> WHAT THIS TASK INVOLVES: Edit the rows that follow so that "collectors" is replaced by "collected by" wherever it occurs. Leave everything else unchanged.

+++++

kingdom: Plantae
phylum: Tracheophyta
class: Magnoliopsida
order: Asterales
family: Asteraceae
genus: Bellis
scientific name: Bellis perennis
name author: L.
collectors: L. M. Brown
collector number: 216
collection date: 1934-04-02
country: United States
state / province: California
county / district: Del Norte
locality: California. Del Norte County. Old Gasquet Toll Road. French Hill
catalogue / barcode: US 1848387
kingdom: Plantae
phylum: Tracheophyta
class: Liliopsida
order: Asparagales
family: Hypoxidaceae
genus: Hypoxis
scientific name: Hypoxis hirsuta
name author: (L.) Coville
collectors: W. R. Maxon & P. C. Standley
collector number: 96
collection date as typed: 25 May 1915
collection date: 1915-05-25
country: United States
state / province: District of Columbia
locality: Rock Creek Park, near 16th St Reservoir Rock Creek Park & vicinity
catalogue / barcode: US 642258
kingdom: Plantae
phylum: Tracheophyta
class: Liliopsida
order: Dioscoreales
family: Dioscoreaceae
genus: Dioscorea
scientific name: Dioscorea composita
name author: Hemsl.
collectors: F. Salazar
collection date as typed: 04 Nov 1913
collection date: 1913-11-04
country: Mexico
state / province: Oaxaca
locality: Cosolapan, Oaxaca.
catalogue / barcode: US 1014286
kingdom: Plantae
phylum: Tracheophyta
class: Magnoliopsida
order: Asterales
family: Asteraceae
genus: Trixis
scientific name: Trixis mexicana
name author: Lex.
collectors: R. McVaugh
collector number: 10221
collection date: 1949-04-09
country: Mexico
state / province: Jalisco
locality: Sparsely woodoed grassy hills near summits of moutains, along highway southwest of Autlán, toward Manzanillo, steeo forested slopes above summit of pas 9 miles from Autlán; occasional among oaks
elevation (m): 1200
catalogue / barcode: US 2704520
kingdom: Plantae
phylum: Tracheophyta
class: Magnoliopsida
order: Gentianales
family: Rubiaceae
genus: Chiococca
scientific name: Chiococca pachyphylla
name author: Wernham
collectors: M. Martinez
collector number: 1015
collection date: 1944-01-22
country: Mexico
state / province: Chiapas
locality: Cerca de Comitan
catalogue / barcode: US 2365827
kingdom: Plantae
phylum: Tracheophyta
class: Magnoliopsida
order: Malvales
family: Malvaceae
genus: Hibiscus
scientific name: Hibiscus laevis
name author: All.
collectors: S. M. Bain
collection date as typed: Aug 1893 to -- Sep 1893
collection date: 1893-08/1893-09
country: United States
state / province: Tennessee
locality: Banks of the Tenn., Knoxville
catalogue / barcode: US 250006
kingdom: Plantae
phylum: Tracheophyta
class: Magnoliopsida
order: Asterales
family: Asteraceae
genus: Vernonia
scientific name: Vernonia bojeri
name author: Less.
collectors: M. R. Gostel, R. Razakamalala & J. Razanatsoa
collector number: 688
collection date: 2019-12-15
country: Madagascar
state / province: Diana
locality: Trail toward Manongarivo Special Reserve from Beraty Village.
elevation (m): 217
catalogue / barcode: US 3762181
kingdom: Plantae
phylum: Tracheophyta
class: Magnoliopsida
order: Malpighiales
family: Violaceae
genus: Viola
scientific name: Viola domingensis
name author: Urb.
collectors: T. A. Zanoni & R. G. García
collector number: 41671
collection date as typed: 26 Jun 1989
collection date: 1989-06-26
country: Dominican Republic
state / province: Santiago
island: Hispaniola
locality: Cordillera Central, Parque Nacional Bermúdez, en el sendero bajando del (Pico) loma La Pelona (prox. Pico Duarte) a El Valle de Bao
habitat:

+++++

> ANSWER FOR THE TASK:
kingdom: Plantae
phylum: Tracheophyta
class: Magnoliopsida
order: Asterales
family: Asteraceae
genus: Bellis
scientific name: Bellis perennis
name author: L.
collected by: L. M. Brown
collector number: 216
collection date: 1934-04-02
country: United States
state / province: California
county / district: Del Norte
locality: California. Del Norte County. Old Gasquet Toll Road. French Hill
catalogue / barcode: US 1848387
kingdom: Plantae
phylum: Tracheophyta
class: Liliopsida
order: Asparagales
family: Hypoxidaceae
genus: Hypoxis
scientific name: Hypoxis hirsuta
name author: (L.) Coville
collected by: W. R. Maxon & P. C. Standley
collector number: 96
collection date as typed: 25 May 1915
collection date: 1915-05-25
country: United States
state / province: District of Columbia
locality: Rock Creek Park, near 16th St Reservoir Rock Creek Park & vicinity
catalogue / barcode: US 642258
kingdom: Plantae
phylum: Tracheophyta
class: Liliopsida
order: Dioscoreales
family: Dioscoreaceae
genus: Dioscorea
scientific name: Dioscorea composita
name author: Hemsl.
collected by: F. Salazar
collection date as typed: 04 Nov 1913
collection date: 1913-11-04
country: Mexico
state / province: Oaxaca
locality: Cosolapan, Oaxaca.
catalogue / barcode: US 1014286
kingdom: Plantae
phylum: Tracheophyta
class: Magnoliopsida
order: Asterales
family: Asteraceae
genus: Trixis
scientific name: Trixis mexicana
name author: Lex.
collected by: R. McVaugh
collector number: 10221
collection date: 1949-04-09
country: Mexico
state / province: Jalisco
locality: Sparsely woodoed grassy hills near summits of moutains, along highway southwest of Autlán, toward Manzanillo, steeo forested slopes above summit of pas 9 miles from Autlán; occasional among oaks
elevation (m): 1200
catalogue / barcode: US 2704520
kingdom: Plantae
phylum: Tracheophyta
class: Magnoliopsida
order: Gentianales
family: Rubiaceae
genus: Chiococca
scientific name: Chiococca pachyphylla
name author: Wernham
collected by: M. Martinez
collector number: 1015
collection date: 1944-01-22
country: Mexico
state / province: Chiapas
locality: Cerca de Comitan
catalogue / barcode: US 2365827
kingdom: Plantae
phylum: Tracheophyta
class: Magnoliopsida
order: Malvales
family: Malvaceae
genus: Hibiscus
scientific name: Hibiscus laevis
name author: All.
collected by: S. M. Bain
collection date as typed: Aug 1893 to -- Sep 1893
collection date: 1893-08/1893-09
country: United States
state / province: Tennessee
locality: Banks of the Tenn., Knoxville
catalogue / barcode: US 250006
kingdom: Plantae
phylum: Tracheophyta
class: Magnoliopsida
order: Asterales
family: Asteraceae
genus: Vernonia
scientific name: Vernonia bojeri
name author: Less.
collected by: M. R. Gostel, R. Razakamalala & J. Razanatsoa
collector number: 688
collection date: 2019-12-15
country: Madagascar
state / province: Diana
locality: Trail toward Manongarivo Special Reserve from Beraty Village.
elevation (m): 217
catalogue / barcode: US 3762181
kingdom: Plantae
phylum: Tracheophyta
class: Magnoliopsida
order: Malpighiales
family: Violaceae
genus: Viola
scientific name: Viola domingensis
name author: Urb.
collected by: T. A. Zanoni & R. G. García
collector number: 41671
collection date as typed: 26 Jun 1989
collection date: 1989-06-26
country: Dominican Republic
state / province: Santiago
island: Hispaniola
locality: Cordillera Central, Parque Nacional Bermúdez, en el sendero bajando del (Pico) loma La Pelona (prox. Pico Duarte) a El Valle de Bao
habitat:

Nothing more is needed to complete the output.